Áreas marinhas protegidas (se bem criadas) não têm de afetar pesca nem segurança alimentar
Proteger e restaurar pelo menos 30 dos ecossistemas terrestre e marinhos até 2030 é um dos desígnios do acordo alcançado pelos governos de todo o mundo em dezembro do ano passado, na cimeira global da biodiversidade (COP15), no Canadá.
No entanto, a proposta suscitou algumas preocupações quanto às suas potenciais consequências negativas sobre a pesca e, por conseguinte, a segurança alimentar, uma vez que as áreas marinhas com maior proteção excluem atividades humanas, exceto as destinadas à gestão da biodiversidade.
Uma equipa de quatro cientista vem agora colocar alguma ‘água na fervura’, defendo que é possível harmonizar a proteção estrita de áreas marinhas com a pesca.
Dada a conhecer esta quarta-feira na revista ‘Science’, a investigação centrou-se no Parque Nacional de Revillagigedo (México), que contém uma área marinha protegida conhecida como as ‘Galápagos do México’ e considerada a 13.ª maior área marinha protegida do mundo (com quase 150 quilómetros quadrados), criada em 2017.
O estudo concluiu que o setor industrial da pesca desse país não sofreu quaisquer perdas económicas nos últimos cinco anos devido à proibição de operação nessa zona, que alberga uma das maiores concentrações mundiais de tubarões, de mantas, de atuns, de baleias-de-bossa e de tartarugas marinhas.

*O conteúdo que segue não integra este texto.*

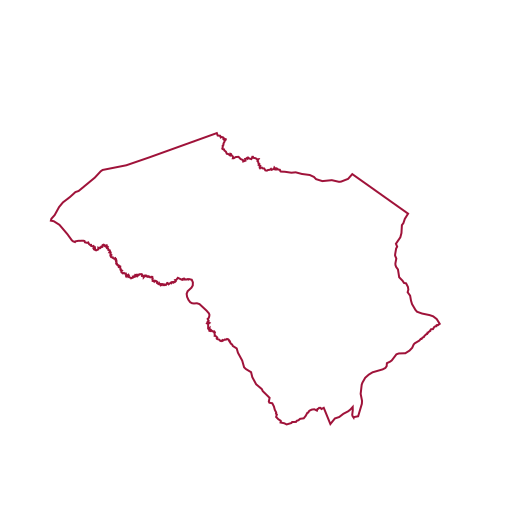 Koun Mom, Rôtânôkiri, Cambodia, rotated 125°
{"feature_id": "14789045B34257820589195", "entity_name": "Koun Mom", "entity_type": "district", "adm_level": 2, "iso_a3": "KHM", "parent_name": "Cambodia", "parent_adm1": "Rôtânôkiri", "projection": "albers", "projection_center": [106.798, 13.499], "detail": "fine", "context": "isolated", "style": "outline", "palette": "rose", "viewbox_px": 512, "rotation_deg": 125, "n_neighbors": 0, "source": "geoboundaries", "source_scale": "gbopen_adm2", "svg_char_len": 6104}
<svg xmlns="http://www.w3.org/2000/svg" viewBox="0 0 512 512"><g transform="rotate(125 256 256)"><path d="M344.7,444.3L343.5,441.6L343.2,434.9L346.3,423.0L348.8,415.8L348.9,414.2L348.4,412.3L347.7,412.4L345.6,410.4L342.5,406.2L342.1,405.1L342.9,404.0L342.1,401.9L341.1,401.2L342.0,399.7L342.1,398.3L341.5,397.5L342.3,396.8L341.6,395.1L341.0,394.8L341.5,393.6L342.9,393.6L343.0,393.1L341.6,392.7L342.5,391.8L343.4,392.0L343.1,390.2L341.1,389.0L339.7,389.9L339.6,389.0L338.8,388.8L338.7,388.1L337.1,388.2L336.9,388.0L337.3,387.7L336.7,387.1L335.1,387.9L334.7,387.7L334.6,386.1L334.0,386.5L333.9,385.2L332.9,384.5L333.5,383.8L333.5,383.1L334.6,383.5L335.1,382.5L334.6,381.5L335.8,380.3L335.2,379.2L335.8,378.3L336.9,378.2L336.3,377.4L336.6,376.9L337.9,376.5L338.1,375.1L339.3,375.4L340.0,374.0L339.3,372.6L339.7,372.3L339.6,370.8L338.7,370.2L339.4,369.7L339.8,368.8L339.1,368.6L340.2,367.3L340.9,367.4L342.1,365.4L342.5,365.9L342.7,365.6L343.0,363.5L342.5,363.2L343.1,362.2L343.8,361.9L343.6,361.3L343.2,361.3L342.5,361.9L342.4,361.2L343.4,360.7L344.3,359.3L345.0,359.2L345.3,358.2L344.8,357.9L344.8,357.4L345.8,357.6L346.5,356.9L346.6,355.0L345.6,354.5L345.7,353.5L345.0,352.6L346.2,351.2L346.8,351.2L347.0,350.9L346.5,350.8L346.8,350.0L345.7,350.2L345.8,349.7L344.6,349.6L345.0,348.8L345.5,348.9L346.2,347.9L345.6,346.0L345.9,345.5L344.2,344.4L343.6,344.9L343.4,344.3L342.4,344.3L342.6,343.4L342.1,343.1L340.9,343.0L340.5,343.7L340.0,342.9L341.0,342.1L340.9,341.8L340.3,342.0L339.9,341.6L339.3,342.2L338.9,341.3L338.2,340.8L337.8,341.0L336.4,339.2L336.7,338.5L337.6,338.0L337.1,337.5L337.3,337.1L336.7,336.6L337.8,335.8L335.6,335.6L335.8,334.7L335.4,334.1L335.0,334.1L335.3,333.2L334.5,332.8L334.8,332.2L334.0,331.5L334.3,330.7L333.6,329.6L333.0,329.7L332.6,329.0L333.4,328.5L333.5,327.8L334.8,327.3L334.9,326.8L335.7,326.3L335.2,325.5L335.4,324.7L334.2,324.7L333.8,323.3L334.1,323.1L333.8,322.2L334.9,321.6L334.9,319.9L333.7,319.9L334.7,317.5L334.0,317.4L333.9,316.5L333.0,316.5L332.9,316.9L332.7,316.6L332.2,315.4L332.8,314.9L332.3,314.2L331.7,314.3L331.4,313.2L329.0,313.3L328.8,313.0L329.2,312.6L329.4,311.4L326.8,310.5L326.8,309.9L325.9,310.2L325.1,309.3L325.5,309.2L325.4,308.5L324.4,308.3L324.1,307.6L322.7,307.3L322.1,308.4L321.3,307.6L318.7,307.5L318.0,303.2L317.7,302.6L316.9,302.9L315.7,302.0L315.7,300.9L316.1,300.8L315.2,299.5L314.3,299.0L314.2,298.0L313.4,297.8L312.3,295.0L313.8,292.6L316.4,290.9L319.0,290.7L324.1,291.8L326.8,291.1L329.0,289.0L330.7,286.1L331.6,283.4L331.4,281.4L330.5,279.6L328.6,277.3L327.8,274.7L329.1,265.3L330.0,261.7L330.9,260.4L332.0,259.8L333.7,259.2L335.3,259.5L336.1,257.8L337.3,257.9L337.4,255.7L338.2,256.0L338.9,257.6L339.3,257.6L339.2,256.3L339.5,255.9L342.9,253.6L343.0,253.2L341.7,252.8L342.5,252.4L342.4,251.4L343.6,251.6L344.0,251.4L343.9,250.9L343.5,250.0L342.6,250.2L342.5,247.9L341.7,247.1L341.8,246.7L342.4,246.6L342.3,245.8L343.4,245.5L344.4,244.3L345.1,244.1L344.7,242.6L345.0,241.0L346.2,240.8L346.3,240.2L345.6,238.0L346.0,236.7L345.7,235.7L344.3,235.3L344.6,234.7L342.2,233.6L341.9,232.7L340.6,232.2L340.2,231.1L341.0,229.2L340.6,229.3L340.8,228.6L342.2,226.5L342.2,224.8L343.0,223.4L342.8,218.8L345.6,215.3L349.6,207.3L354.0,201.9L354.4,199.5L354.0,193.4L357.4,189.5L361.0,182.3L361.7,174.9L362.8,173.0L364.4,163.5L367.9,162.0L368.5,160.9L367.3,158.2L369.0,155.0L371.2,152.4L372.6,149.7L373.7,149.2L373.9,148.0L376.3,147.2L376.9,144.1L376.8,141.5L377.0,140.9L378.3,140.4L376.8,136.9L376.4,134.3L372.5,131.2L371.3,131.2L369.0,128.1L367.6,128.1L366.2,127.0L364.1,126.5L361.6,123.8L358.5,123.6L355.0,124.0L354.3,123.4L352.7,123.6L351.5,123.2L349.7,122.1L348.1,120.3L347.7,117.4L346.0,117.9L345.3,117.3L344.2,117.2L343.4,116.1L343.8,114.6L341.5,113.4L351.0,98.7L343.8,98.2L340.2,95.5L335.1,93.9L330.3,91.4L327.5,90.6L324.2,90.2L326.8,88.3L330.9,86.1L331.8,85.0L332.4,83.3L331.9,83.5L328.7,80.4L316.4,84.5L313.9,86.0L308.9,91.2L300.8,95.6L298.6,96.2L293.1,96.7L288.5,95.6L284.4,93.8L276.2,87.2L273.5,85.8L271.3,85.8L268.7,87.3L265.7,85.6L263.7,84.9L256.0,84.6L253.9,83.1L250.0,77.9L245.5,76.0L241.6,75.4L238.0,76.1L236.5,75.9L231.6,73.7L229.4,73.5L229.0,72.8L227.3,72.8L226.1,72.0L224.9,72.2L221.8,71.5L221.6,71.1L220.4,71.5L220.1,71.0L219.0,71.0L217.5,70.3L217.2,70.6L215.6,70.6L214.4,69.1L212.0,69.3L210.8,68.8L210.1,68.0L209.3,68.4L208.6,68.1L208.3,67.3L206.2,66.6L204.0,71.8L203.8,76.3L204.8,79.8L207.9,87.0L209.3,92.1L208.7,94.5L205.9,100.6L203.6,103.5L200.1,107.0L198.7,111.0L196.2,111.9L194.2,113.8L192.3,117.4L193.2,119.3L192.2,121.8L191.3,126.5L185.6,132.0L184.6,134.9L183.4,136.6L182.1,137.6L177.6,139.6L175.9,142.3L174.8,143.0L169.5,145.5L167.4,145.7L165.7,148.4L157.9,148.5L153.8,150.0L147.0,154.2L144.6,154.1L140.2,155.4L134.1,155.7L133.7,224.1L140.0,224.8L146.3,229.0L147.6,230.5L150.4,237.4L156.6,244.6L158.6,250.9L158.0,253.9L158.8,258.4L162.5,265.5L164.7,271.5L167.5,274.8L170.4,280.6L172.6,284.1L172.6,284.6L171.7,285.9L172.6,287.7L172.3,288.3L172.4,289.5L172.7,289.8L173.8,289.3L174.2,290.2L173.2,290.9L173.0,291.7L174.3,291.3L176.4,292.6L176.0,293.7L177.3,294.0L178.8,295.6L179.8,296.0L180.5,297.4L179.6,299.5L180.5,301.0L180.2,302.0L180.9,302.8L181.8,303.0L181.6,303.6L180.8,304.2L179.6,304.4L179.9,306.0L178.7,306.2L178.8,307.0L177.7,308.1L177.4,309.3L175.3,309.5L176.2,310.5L176.1,312.3L177.1,314.5L176.5,315.4L176.8,315.8L177.5,315.2L177.9,315.6L179.3,315.4L180.0,317.4L179.9,318.9L181.2,318.7L181.1,319.7L182.0,319.9L182.8,320.6L183.9,319.3L185.9,320.7L184.9,321.7L185.4,324.2L184.8,327.2L186.6,329.4L188.7,330.3L189.2,331.0L188.3,331.3L187.7,332.2L187.6,333.6L186.8,334.9L187.0,335.7L188.5,335.1L188.4,337.2L189.0,338.6L187.8,340.5L187.7,342.5L187.0,343.3L187.6,344.7L187.4,345.2L185.6,345.8L185.0,346.5L183.7,346.4L182.4,347.2L180.3,347.4L179.2,347.9L178.4,347.5L177.7,347.7L177.9,348.5L178.6,348.5L179.1,349.0L178.9,349.9L177.9,350.2L177.7,350.8L178.2,352.5L179.1,352.9L178.1,354.4L179.3,356.5L177.8,358.6L236.6,400.1L256.1,414.3L273.5,431.0L275.7,431.8L284.3,433.0L304.5,438.6L307.2,440.6L314.3,442.2L322.8,444.9L328.8,445.4L338.0,444.4L342.8,445.0L344.7,444.3Z" fill="none" stroke="#9f1239" stroke-width="2"/></g></svg>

E é também a casa de mais de 300 espécies de peixes, 36 das quais são exclusivas da região.
Enric Sala, um dos autores do artigo e célebre explorador da National Geographic Society, afirma que, um pouco por todo o mundo, “a indústria pesqueira tem bloqueado o estabelecimento de áreas marinhas protegidas” em que é “urgente” reverter as perdas de biodiversidade causadas pelas atividades humanas.

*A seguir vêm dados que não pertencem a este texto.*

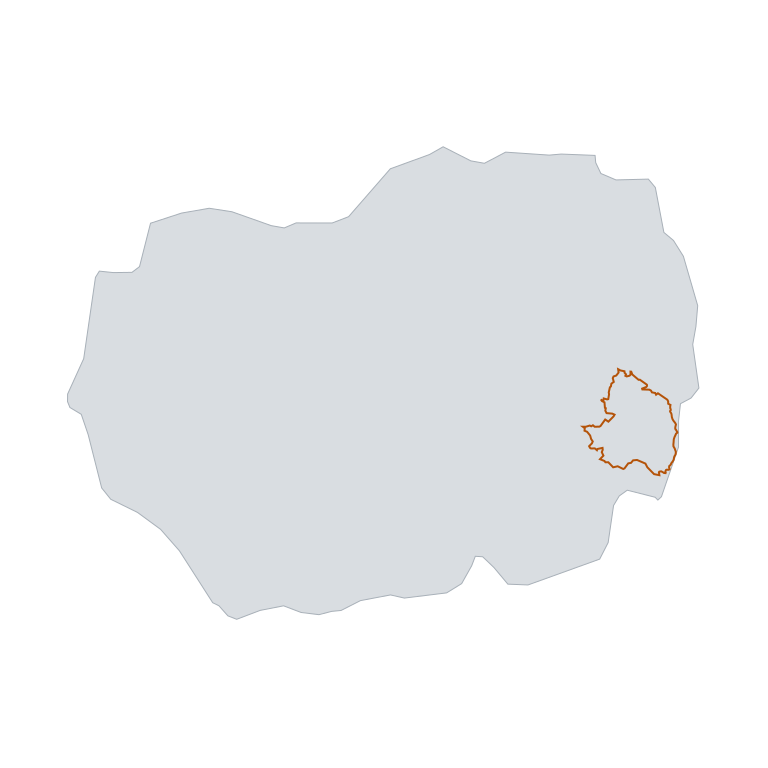 Mavrovo and Rostusha, Mavrovo and Rostusa, North Macedonia (highlighted), rotated 186°
{"feature_id": "65306769B57665907630306", "entity_name": "Mavrovo and Rostusha", "entity_type": "district", "adm_level": 2, "iso_a3": "MKD", "parent_name": "North Macedonia", "parent_adm1": "Mavrovo and Rostusa", "projection": "albers", "projection_center": [20.658, 41.644], "detail": "fine", "context": "in_parent", "style": "outline", "palette": "amber", "viewbox_px": 768, "rotation_deg": 186, "n_neighbors": 0, "source": "geoboundaries", "source_scale": "gbopen_adm2", "svg_char_len": 3300}
<svg xmlns="http://www.w3.org/2000/svg" viewBox="0 0 768 768"><g transform="rotate(186 384 384)"><path d="M341.9,173.3L355.5,174.9L384.8,166.1L403.0,154.3L412.3,152.4L424.6,147.8L442.5,148.1L460.7,152.9L483.5,145.9L505.9,134.6L515.0,137.1L525.0,146.2L531.5,148.6L570.0,196.7L591.0,216.1L615.7,230.5L643.7,240.8L653.9,251.1L672.9,302.7L681.9,322.2L693.9,327.8L696.9,333.4L697.6,340.9L685.3,377.8L682.1,459.9L678.9,466.5L664.9,466.5L646.3,468.7L639.4,475.2L633.0,519.5L603.3,532.8L576.2,540.5L553.2,539.4L512.7,529.7L499.5,528.8L488.3,535.0L452.4,538.7L436.7,546.7L400.2,598.7L362.7,617.0L350.0,626.1L321.0,615.0L307.2,614.0L287.3,627.3L243.6,628.9L231.8,631.2L198.0,633.4L196.6,626.3L190.3,616.0L174.6,611.2L142.5,615.4L134.7,607.8L121.5,564.0L111.1,557.0L99.6,542.3L80.2,494.7L79.8,473.8L81.1,455.6L70.4,412.9L77.1,402.2L87.1,395.4L87.2,378.2L84.5,352.1L96.3,300.9L99.5,297.2L102.5,299.7L131.0,303.8L138.3,297.3L143.0,287.2L144.5,249.7L151.2,232.4L219.8,199.2L239.9,197.9L255.5,213.0L267.8,222.5L275.2,222.2L277.8,212.4L285.9,193.6L299.9,182.8L341.5,173.2L341.9,173.3Z" fill="#d9dde1" stroke="#a8b0b8" stroke-width="1"/><path d="M139.4,422.1L140.2,422.1L139.8,419.1L140.7,417.9L143.4,416.9L144.8,417.4L144.3,418.9L145.9,420.3L146.2,421.8L150.3,422.2L152.7,423.2L151.9,419.9L153.9,416.7L156.5,415.5L157.1,413.7L155.7,410.1L157.9,408.1L158.1,405.3L159.0,404.3L159.6,399.1L159.1,397.3L159.4,392.4L160.5,392.0L164.0,392.6L164.1,389.8L166.7,391.3L165.4,389.8L162.8,388.8L161.8,383.4L160.9,383.1L161.1,380.6L159.6,378.3L153.9,378.4L151.5,377.6L152.3,375.8L156.9,370.0L160.3,371.8L164.3,364.8L165.4,364.1L170.0,363.5L171.9,364.8L173.5,363.6L175.0,364.2L178.8,362.6L181.8,362.3L179.7,361.0L179.7,358.5L177.0,357.7L173.6,354.3L172.3,351.0L170.4,348.7L171.0,346.7L173.5,343.6L172.5,342.1L171.4,341.5L167.6,342.0L165.3,340.4L164.9,341.7L160.0,343.3L159.6,341.4L160.3,339.0L158.3,335.7L161.3,331.8L156.7,330.5L155.6,329.3L152.7,329.6L147.4,325.1L143.0,326.6L137.2,324.5L136.0,325.2L132.8,330.6L130.1,331.4L128.3,334.1L124.4,334.9L115.7,332.2L113.4,328.7L106.0,322.6L100.6,322.1L100.9,323.3L101.4,324.9L101.3,325.2L101.0,325.6L99.3,326.1L99.1,326.1L97.2,325.3L96.3,324.8L95.3,324.8L95.1,324.8L94.7,324.8L94.6,325.5L94.8,325.7L95.0,326.2L95.0,326.6L94.9,326.9L94.5,328.0L94.0,328.3L93.4,328.4L92.5,328.3L91.5,328.7L91.2,328.9L91.1,329.0L91.2,329.6L91.7,330.6L91.8,331.4L91.7,332.3L90.9,333.1L90.4,333.8L90.2,334.4L90.2,334.6L90.1,334.8L89.7,335.8L88.9,336.9L88.0,339.0L87.9,340.5L87.8,341.7L87.3,343.2L87.1,343.4L86.7,344.3L86.7,345.0L86.6,345.3L86.7,347.2L87.2,348.2L88.2,350.3L89.6,352.2L89.9,354.1L89.9,356.3L90.0,358.3L90.0,359.5L89.5,361.7L89.1,362.8L88.4,365.0L88.0,365.5L87.9,365.7L87.2,366.2L87.2,366.7L87.4,367.0L88.0,367.8L89.0,369.2L89.3,369.3L89.7,370.1L89.8,371.5L89.6,373.0L89.4,374.2L89.9,375.1L90.6,376.0L92.1,377.5L93.4,379.2L94.3,381.3L94.8,383.6L95.1,384.5L95.6,385.3L95.9,385.6L96.1,385.8L96.5,386.4L96.7,386.9L96.4,387.4L96.1,387.9L96.1,388.2L96.2,388.7L96.4,389.2L96.8,389.8L96.9,390.6L97.0,391.0L97.0,392.5L96.9,393.1L99.3,394.1L99.6,396.5L100.6,398.0L110.6,403.4L112.3,401.8L113.3,403.4L116.7,403.7L117.7,405.3L119.5,406.1L126.5,405.6L126.8,406.4L122.8,408.5L122.2,409.6L122.5,410.8L130.0,415.0L131.3,414.8L138.0,419.4L139.4,422.1Z" fill="none" stroke="#b45309" stroke-width="2"/></g></svg>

Através do uso de sistemas de monitorização por satélite, de tenologia de inteligência artificial e de registos de capturas, Sala diz que este estudo vem mostrar que “as preocupações da indústria pesqueira são infundadas”, que apontava para perdas da ordem dos 20% nas capturas de atuns e de outras espécies pelágicas.
Na ótica do investigador, mesmo as maiores áreas marinhas protegidas, “que salvaguardam ecossistemas inteiros” e a casa de milhares de espécies, “não impactam a mão-cheia de peixes que a indústria pesqueira procura”. E assinala que “quando maior” a área marinha protegida, “maiores os benefícios”.

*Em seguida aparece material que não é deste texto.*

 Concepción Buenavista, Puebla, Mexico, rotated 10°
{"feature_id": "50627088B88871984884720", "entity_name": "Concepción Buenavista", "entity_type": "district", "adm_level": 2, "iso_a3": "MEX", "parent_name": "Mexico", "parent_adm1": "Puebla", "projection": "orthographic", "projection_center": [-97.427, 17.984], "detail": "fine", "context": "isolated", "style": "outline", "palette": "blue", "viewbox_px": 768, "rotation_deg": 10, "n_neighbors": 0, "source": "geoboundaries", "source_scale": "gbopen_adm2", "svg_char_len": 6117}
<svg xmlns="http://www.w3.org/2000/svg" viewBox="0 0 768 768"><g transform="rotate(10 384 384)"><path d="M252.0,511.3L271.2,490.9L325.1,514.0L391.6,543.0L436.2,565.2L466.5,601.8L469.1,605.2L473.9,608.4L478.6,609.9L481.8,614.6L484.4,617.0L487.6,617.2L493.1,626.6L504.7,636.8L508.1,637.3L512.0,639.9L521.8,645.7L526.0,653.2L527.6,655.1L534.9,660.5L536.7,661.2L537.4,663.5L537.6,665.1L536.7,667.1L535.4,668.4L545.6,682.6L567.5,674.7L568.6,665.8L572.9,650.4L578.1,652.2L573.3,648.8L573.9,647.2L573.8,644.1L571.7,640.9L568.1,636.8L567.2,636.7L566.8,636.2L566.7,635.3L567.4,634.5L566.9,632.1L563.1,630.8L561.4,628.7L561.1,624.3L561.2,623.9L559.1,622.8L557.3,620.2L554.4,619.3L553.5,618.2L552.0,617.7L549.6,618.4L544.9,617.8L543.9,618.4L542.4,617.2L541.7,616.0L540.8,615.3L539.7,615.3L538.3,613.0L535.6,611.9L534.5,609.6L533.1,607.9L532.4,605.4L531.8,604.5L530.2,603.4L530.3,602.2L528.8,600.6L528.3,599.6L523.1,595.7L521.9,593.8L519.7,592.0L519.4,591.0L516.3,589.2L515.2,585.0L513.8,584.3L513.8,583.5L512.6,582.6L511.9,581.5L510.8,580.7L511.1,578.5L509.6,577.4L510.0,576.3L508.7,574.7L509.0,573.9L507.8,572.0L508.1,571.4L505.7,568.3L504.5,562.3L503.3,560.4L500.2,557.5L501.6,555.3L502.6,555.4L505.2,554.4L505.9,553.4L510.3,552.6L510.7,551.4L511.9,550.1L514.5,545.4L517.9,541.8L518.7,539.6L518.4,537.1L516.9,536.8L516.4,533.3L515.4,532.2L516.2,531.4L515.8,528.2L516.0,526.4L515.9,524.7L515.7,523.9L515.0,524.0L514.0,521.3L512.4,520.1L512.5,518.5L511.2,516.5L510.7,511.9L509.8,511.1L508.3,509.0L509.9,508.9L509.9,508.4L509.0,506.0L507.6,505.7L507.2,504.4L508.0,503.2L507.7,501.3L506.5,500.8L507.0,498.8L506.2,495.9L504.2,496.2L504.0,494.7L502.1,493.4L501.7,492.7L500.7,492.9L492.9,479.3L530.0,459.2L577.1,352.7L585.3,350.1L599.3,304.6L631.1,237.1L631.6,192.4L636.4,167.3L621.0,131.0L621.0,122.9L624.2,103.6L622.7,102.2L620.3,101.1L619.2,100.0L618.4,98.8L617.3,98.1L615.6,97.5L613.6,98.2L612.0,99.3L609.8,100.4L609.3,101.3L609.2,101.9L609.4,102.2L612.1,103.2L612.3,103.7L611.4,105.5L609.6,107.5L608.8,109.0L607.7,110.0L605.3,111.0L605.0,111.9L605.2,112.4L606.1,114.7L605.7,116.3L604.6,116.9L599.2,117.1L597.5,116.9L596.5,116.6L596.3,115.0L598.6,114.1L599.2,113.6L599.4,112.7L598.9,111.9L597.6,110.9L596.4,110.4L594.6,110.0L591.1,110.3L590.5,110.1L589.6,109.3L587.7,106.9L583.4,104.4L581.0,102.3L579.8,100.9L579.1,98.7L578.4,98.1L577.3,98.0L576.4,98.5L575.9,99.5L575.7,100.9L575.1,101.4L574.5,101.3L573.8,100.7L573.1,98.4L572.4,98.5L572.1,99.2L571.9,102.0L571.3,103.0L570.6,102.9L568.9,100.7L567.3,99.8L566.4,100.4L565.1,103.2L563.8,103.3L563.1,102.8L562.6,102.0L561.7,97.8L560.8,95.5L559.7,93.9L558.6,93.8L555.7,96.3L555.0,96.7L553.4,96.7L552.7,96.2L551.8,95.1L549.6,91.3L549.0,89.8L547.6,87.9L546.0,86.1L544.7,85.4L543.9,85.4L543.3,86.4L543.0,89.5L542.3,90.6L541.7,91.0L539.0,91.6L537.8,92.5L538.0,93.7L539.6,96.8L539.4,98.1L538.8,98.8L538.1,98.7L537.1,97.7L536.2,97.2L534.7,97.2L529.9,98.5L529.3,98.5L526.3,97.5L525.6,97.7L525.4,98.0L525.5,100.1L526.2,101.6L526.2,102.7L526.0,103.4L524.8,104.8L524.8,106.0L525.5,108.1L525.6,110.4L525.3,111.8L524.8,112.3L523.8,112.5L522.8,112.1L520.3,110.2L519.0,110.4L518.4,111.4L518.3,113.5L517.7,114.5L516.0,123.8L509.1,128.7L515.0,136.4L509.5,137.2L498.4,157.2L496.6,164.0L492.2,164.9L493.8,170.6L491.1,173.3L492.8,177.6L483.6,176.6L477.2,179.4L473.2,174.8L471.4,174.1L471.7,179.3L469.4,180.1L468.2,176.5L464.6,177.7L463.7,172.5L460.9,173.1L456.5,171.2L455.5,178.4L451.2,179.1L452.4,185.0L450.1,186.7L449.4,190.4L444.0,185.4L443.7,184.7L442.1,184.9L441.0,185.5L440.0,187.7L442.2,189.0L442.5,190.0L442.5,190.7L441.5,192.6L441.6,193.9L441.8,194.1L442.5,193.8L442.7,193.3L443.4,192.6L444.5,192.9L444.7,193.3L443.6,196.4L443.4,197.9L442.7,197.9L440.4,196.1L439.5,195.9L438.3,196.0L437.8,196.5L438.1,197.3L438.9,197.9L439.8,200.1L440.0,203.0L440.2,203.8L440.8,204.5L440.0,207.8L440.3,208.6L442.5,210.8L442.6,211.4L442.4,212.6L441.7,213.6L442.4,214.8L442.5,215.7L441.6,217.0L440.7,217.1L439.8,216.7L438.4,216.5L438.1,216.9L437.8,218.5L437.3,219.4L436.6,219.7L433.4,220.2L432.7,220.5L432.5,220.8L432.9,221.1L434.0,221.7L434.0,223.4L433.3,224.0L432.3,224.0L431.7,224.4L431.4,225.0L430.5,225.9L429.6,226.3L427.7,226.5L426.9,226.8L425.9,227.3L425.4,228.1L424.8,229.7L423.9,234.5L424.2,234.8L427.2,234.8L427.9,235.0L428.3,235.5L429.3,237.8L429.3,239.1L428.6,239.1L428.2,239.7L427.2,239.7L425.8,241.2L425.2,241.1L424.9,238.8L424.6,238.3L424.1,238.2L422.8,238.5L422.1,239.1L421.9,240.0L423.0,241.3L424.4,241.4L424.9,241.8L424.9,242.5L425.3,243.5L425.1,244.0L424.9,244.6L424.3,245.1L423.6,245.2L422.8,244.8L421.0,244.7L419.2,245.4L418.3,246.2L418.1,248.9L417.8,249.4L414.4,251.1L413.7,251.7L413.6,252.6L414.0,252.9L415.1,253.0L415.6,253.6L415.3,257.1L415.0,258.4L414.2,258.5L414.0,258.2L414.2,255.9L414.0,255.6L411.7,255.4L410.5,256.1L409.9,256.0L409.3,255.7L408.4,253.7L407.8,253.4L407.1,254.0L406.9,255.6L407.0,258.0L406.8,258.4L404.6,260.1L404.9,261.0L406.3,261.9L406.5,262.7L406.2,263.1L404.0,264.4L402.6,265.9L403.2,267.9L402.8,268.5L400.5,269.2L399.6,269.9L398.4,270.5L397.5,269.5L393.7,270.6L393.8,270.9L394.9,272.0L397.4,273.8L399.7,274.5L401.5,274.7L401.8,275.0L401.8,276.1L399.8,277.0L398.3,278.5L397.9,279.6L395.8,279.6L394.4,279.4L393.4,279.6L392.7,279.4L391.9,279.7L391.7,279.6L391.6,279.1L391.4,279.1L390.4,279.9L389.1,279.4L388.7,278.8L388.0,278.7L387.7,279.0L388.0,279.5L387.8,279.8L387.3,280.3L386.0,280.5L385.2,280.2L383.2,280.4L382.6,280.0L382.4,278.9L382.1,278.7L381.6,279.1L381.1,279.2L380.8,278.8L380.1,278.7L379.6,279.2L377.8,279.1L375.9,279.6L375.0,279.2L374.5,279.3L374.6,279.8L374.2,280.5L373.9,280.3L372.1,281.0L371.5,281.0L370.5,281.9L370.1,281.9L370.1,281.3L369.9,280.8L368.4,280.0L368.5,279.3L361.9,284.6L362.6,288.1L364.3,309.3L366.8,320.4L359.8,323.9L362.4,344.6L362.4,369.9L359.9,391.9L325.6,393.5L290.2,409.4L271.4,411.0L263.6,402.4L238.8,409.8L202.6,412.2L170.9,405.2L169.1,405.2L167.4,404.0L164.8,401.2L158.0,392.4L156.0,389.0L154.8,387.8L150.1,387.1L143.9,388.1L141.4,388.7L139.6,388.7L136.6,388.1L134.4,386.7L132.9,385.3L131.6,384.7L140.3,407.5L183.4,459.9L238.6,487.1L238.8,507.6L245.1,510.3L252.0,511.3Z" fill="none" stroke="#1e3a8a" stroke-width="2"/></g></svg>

Os investigadores perceberam também que a área marinha protegida de Revillagigedo não fez aumentar a área explorada pelas embarcações pesqueiras, e que apenas escassos casos esporádicos de pesca ilegal foram detetados nessa área marinha protegida desde a sua criação.
“Os resultados deste estudo são consistentes com o que especialistas registaram noutras áreas marinhas protegidas no Pacífico”, adianta Octavio Aburto, do Instituto de Oceanografia Scripps e coautor do trabalho. O cientista afirma que os argumentos sobre eventuais prejuízos causados à pesca por essas áreas protegidas são “meras assunções” e que “este estudo fornece dados que mostram que não existem impactos negativos sobre a pesca”.
Aburto espera que a investigação possa abrir vias de diálogo e cooperação entre a indústria pesqueira e os conservacionistas “para proteger a biodiversidade e melhorar os stocks de peixe”.
Estima-se que atualmente menos de 8% do oceano esteja sob algum tipo de proteção, sendo que somente 3% está totalmente protegido face à pesca e a outras práticas que possam causar danos aos ecossistemas.
“O relógio não pára”, avisa Sala, apontando que o futuro de “milhões de espécies, incluindo os humanos, que dependem do oceano para obtenção de oxigénio, alimento, para a mitigação das alterações climáticas, para medicamentos e muito mais” está nas nossas mãos e que, por isso, é preciso agir.
A sobre-pesca, a poluição e, claro, as alterações climáticas estão a ameaçar a vida marinha, a sua abundância e diversidade, com consequências potencialmente devastadoras para a nossa própria segurança alimentar e saúde. Mas os cientistas acreditam que a criação de áreas marinhas protegidas em áreas estratégicas no oceano ajudará a proteger, no seu conjunto, mais de 80% dos habitats das espécies que hoje estão em perigo de extinção.